Des paiements échelonnés prolongés créent une motivation durable de gestion

Le rapport a projeté que les effets de la loi s’étendraient au-delà du calcul initial de l’impôt sur toute la durée des paiements échelonnés. Les principaux actionnaires nationaux préfèrent, pour réunir des fonds pour les impôts sur les successions et les donations, des prêts adossés à des actions ou des ventes partielles plutôt que des dividendes, car les dividendes sont soumis à l’impôt sur le revenu global, ce qui réduit fortement le produit net. Les prêts adossés à des actions et les cessions profitent de la hausse des cours grâce à des plafonds d’emprunt plus élevés et à des montants de vente plus importants, ce qui motive une gestion active des prix. La loi sur le PBR 0,8x augmenterait les évaluations fiscales plusieurs fois par rapport aux niveaux actuels, ce qui ferait probablement durer les paiements échelonnés jusqu’à leurs durées maximales (impôt sur les successions : 10-20 ans, impôt sur les donations : 5-15 ans). Pendant ces périodes prolongées, les principaux actionnaires auraient maximisé leurs incitations à maintenir des cours élevés afin d’assurer le remboursement des prêts et la vente des participations.

Trois types d’entreprises identifiés pour le suivi

Eom a identifié trois catégories d’entreprises nécessitant une attention si l’amendement est adopté.

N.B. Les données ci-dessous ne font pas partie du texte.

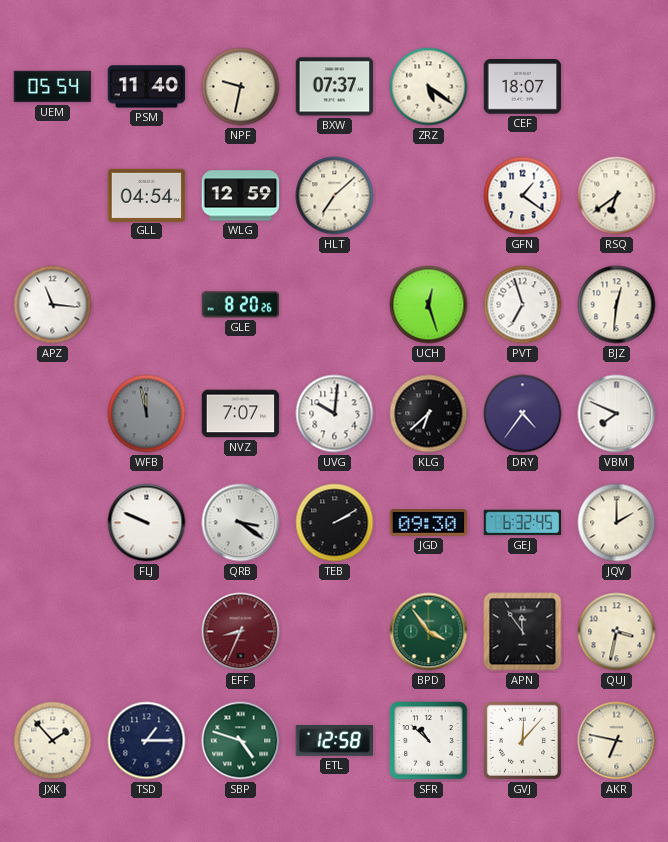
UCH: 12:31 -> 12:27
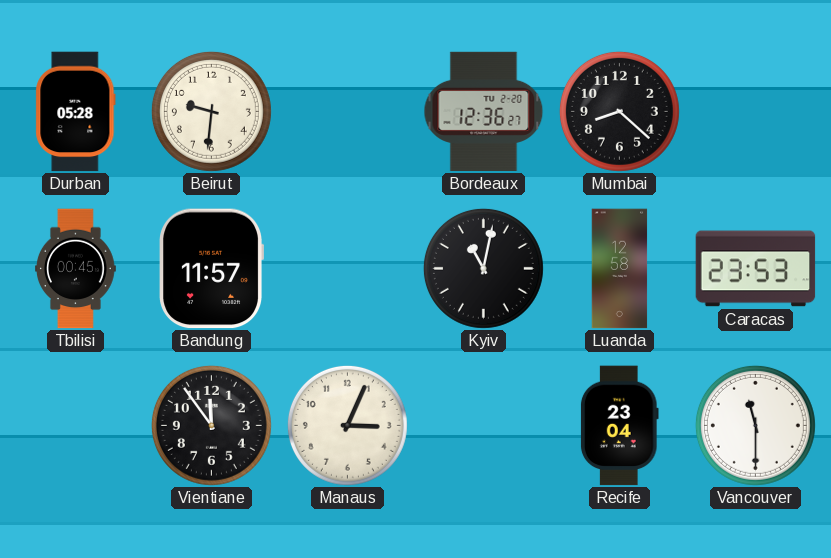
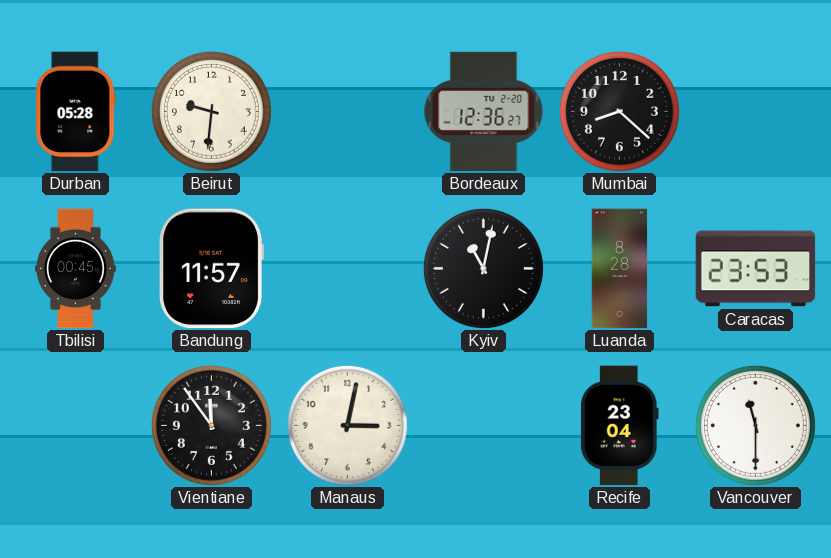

D’abord, les entreprises présentant une sous-valorisation chronique sans justification claire de leur PBR faible — celles qui, sans problèmes structurels comme des secteurs en déclin ou une forte dépendance à la dette, auraient pu subir une suppression intentionnelle des prix par les principaux actionnaires, créant un risque d’augmentation brutale des cours. Ensuite, les entreprises où les principaux actionnaires approchent l’âge de la succession ou ont récemment nommé leurs enfants comme dirigeants, ce qui indique que le processus de succession a commencé. Enfin, les entreprises présentant de grands écarts de détention entre les principaux actionnaires et leurs enfants supportent des charges fiscales plus élevées liées à des transferts de participations plus importants, ce qui les rend plus susceptibles de gérer activement les cours après l’adoption de la loi.

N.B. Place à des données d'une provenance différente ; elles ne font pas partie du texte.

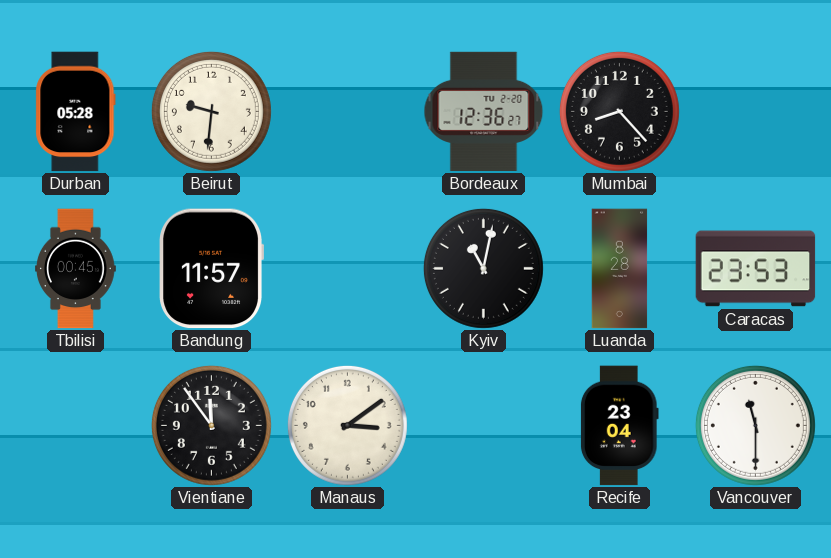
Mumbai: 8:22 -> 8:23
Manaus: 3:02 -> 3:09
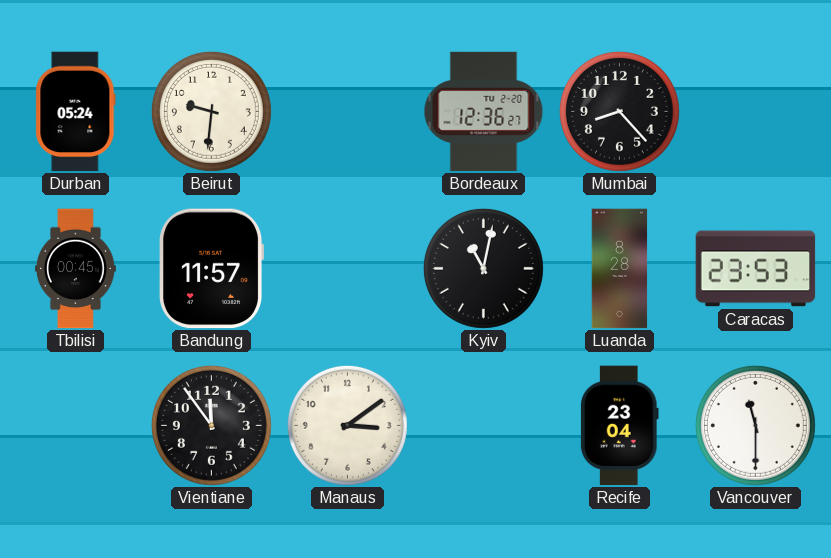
Durban: 05:28 -> 05:24
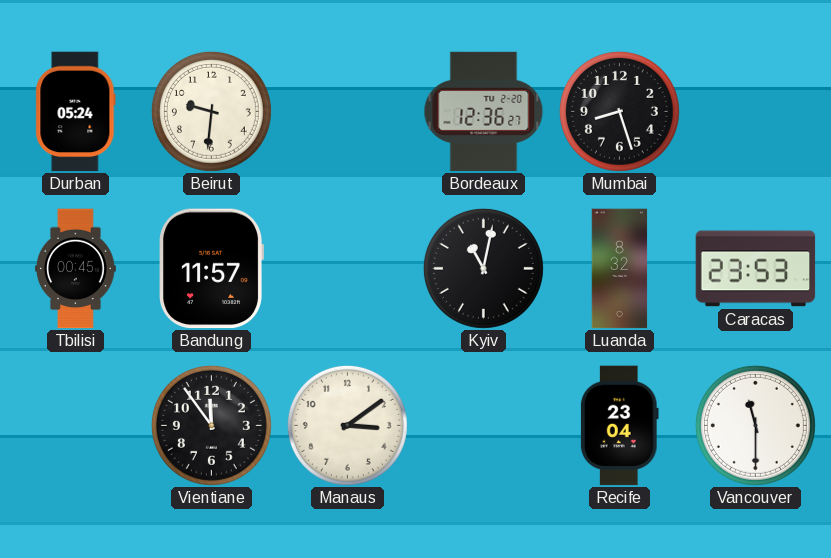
Mumbai: 8:23 -> 8:27
Luanda: 8:28 -> 8:32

Yeouido securities district Yeouido securities district [Photo by Ahn Cheol-soo]

FAQ

Que fait la loi sur le PBR 0,8x proposée par le Parti démocrate de Corée du Sud ?

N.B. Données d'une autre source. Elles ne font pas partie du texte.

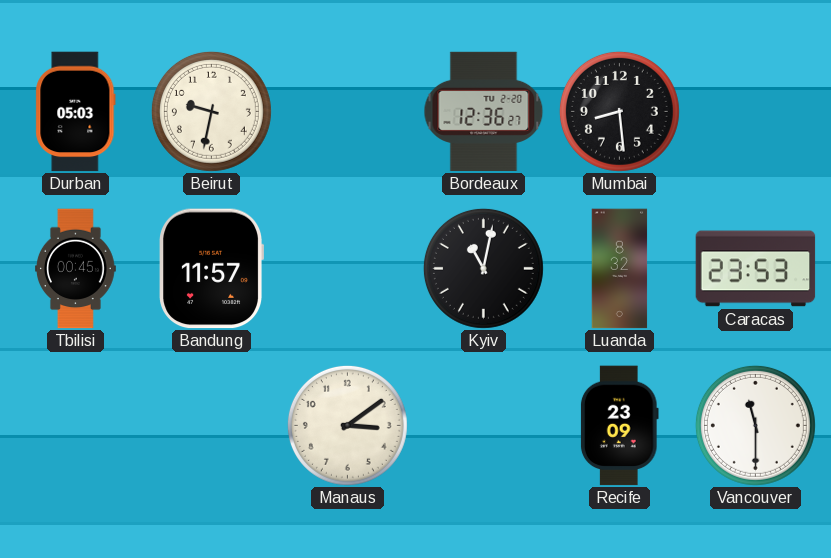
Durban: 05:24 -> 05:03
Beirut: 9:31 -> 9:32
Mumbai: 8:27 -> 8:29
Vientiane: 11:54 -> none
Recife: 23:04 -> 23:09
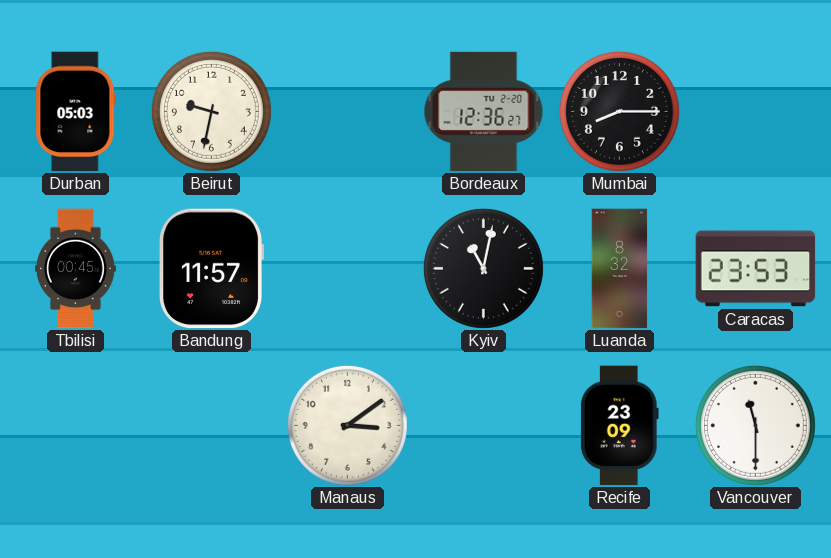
Mumbai: 8:29 -> 8:15
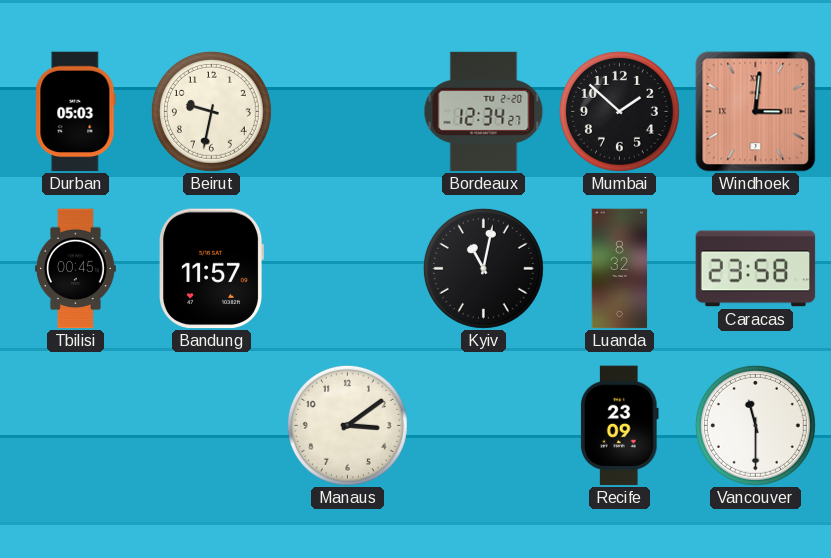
Bordeaux: 12:36 -> 12:34
Mumbai: 8:15 -> 1:52
Windhoek: none -> 3:01
Caracas: 23:53 -> 23:58
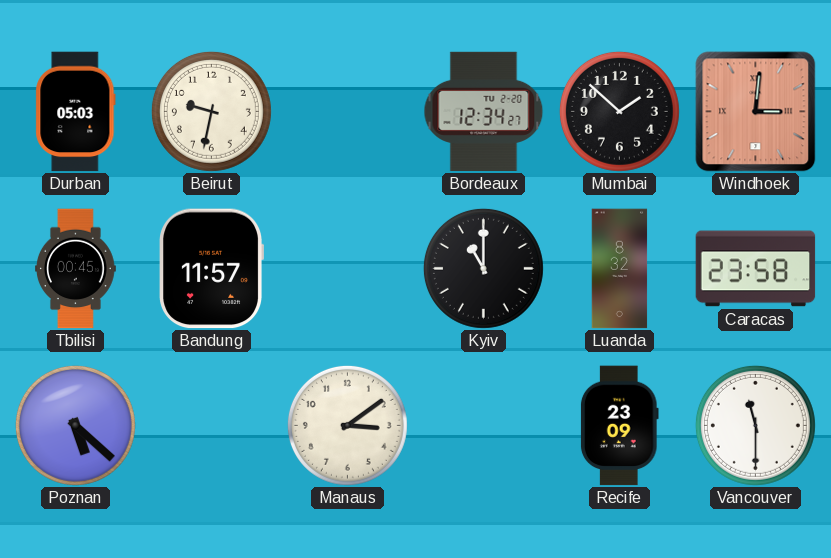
Kyiv: 11:02 -> 11:00
Poznan: none -> 5:22
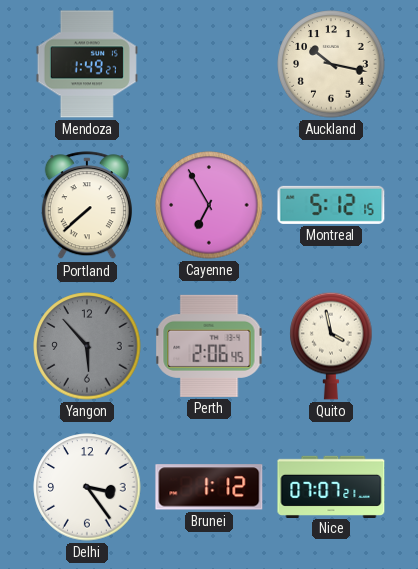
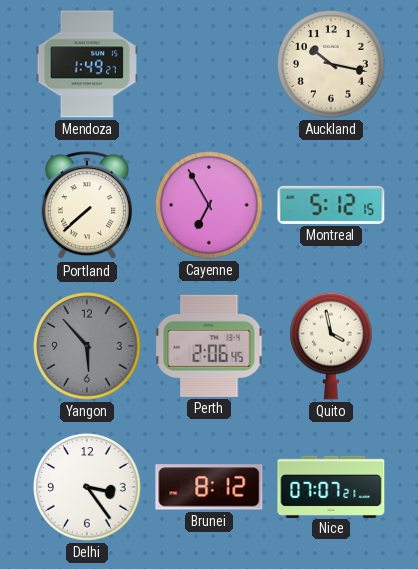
Brunei: 1:12 -> 8:12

La loi fixe un plancher d’évaluation fiscale à 80 % de la valeur nette comptable pour les droits de succession et de donation sur les sociétés cotées qui se négocient à un ratio cours/valeur comptable inférieur à 0,8x. Elle a été proposée par le député Lee So-young en mai 2025 et doit être incluse dans le paquet de réforme fiscale du gouvernement à la fin du mois de juillet.

Pourquoi l’analyste de Hanwha Investment & Securities estime-t-il que la réforme mettra fin à la suppression des cours ?

L’analyste Eom Su-jin a déclaré qu’avec la réforme, les sociétés situées sous le PBR 0,8x seraient taxées à 80 % de la valeur nette comptable indépendamment du cours du marché, ce qui éliminerait l’avantage fiscal actuel consistant à maintenir les cours bas. Les principaux actionnaires bénéficieraient alors de la hausse des prix afin d’augmenter la valeur de marché de leurs participations, créant des incitations à gérer les prix à la hausse pendant des périodes de paiements échelonnés pouvant aller jusqu’à 10-20 ans pour l’impôt sur les successions.